DATASET RECORDS START

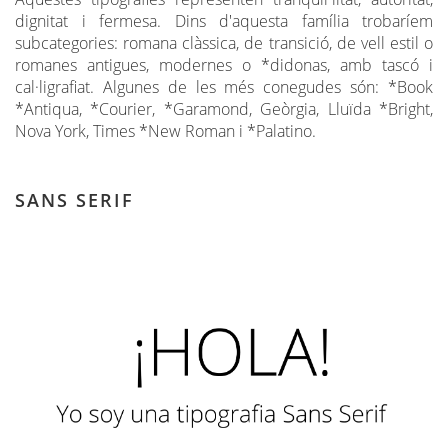
dignitat i fermesa. Dins d'aquesta família trobaríem
subcategories: romana clàssica, de transició, de vell estil o
romanes antigues, modernes o *didonas, amb tascó i
cal·ligrafiat. Algunes de les més conegudes són: *Book
*Antiqua, *Courier, *Garamond, Geòrgia, Lluïda *Bright,
Nova York, Times *New Roman i *Palatino.
SANS SERIF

DATASET RECORDS END

Except for the pictures, the whole listing above should be transcribed exactly.

dignitat i fermesa. Dins d'aquesta família trobaríem
subcategories: romana clàssica, de transició, de vell estil o
romanes antigues, modernes o *didonas, amb tascó i
cal·ligrafiat. Algunes de les més conegudes són: *Book
*Antiqua, *Courier, *Garamond, Geòrgia, Lluïda *Bright,
Nova York, Times *New Roman i *Palatino.
SANS SERIF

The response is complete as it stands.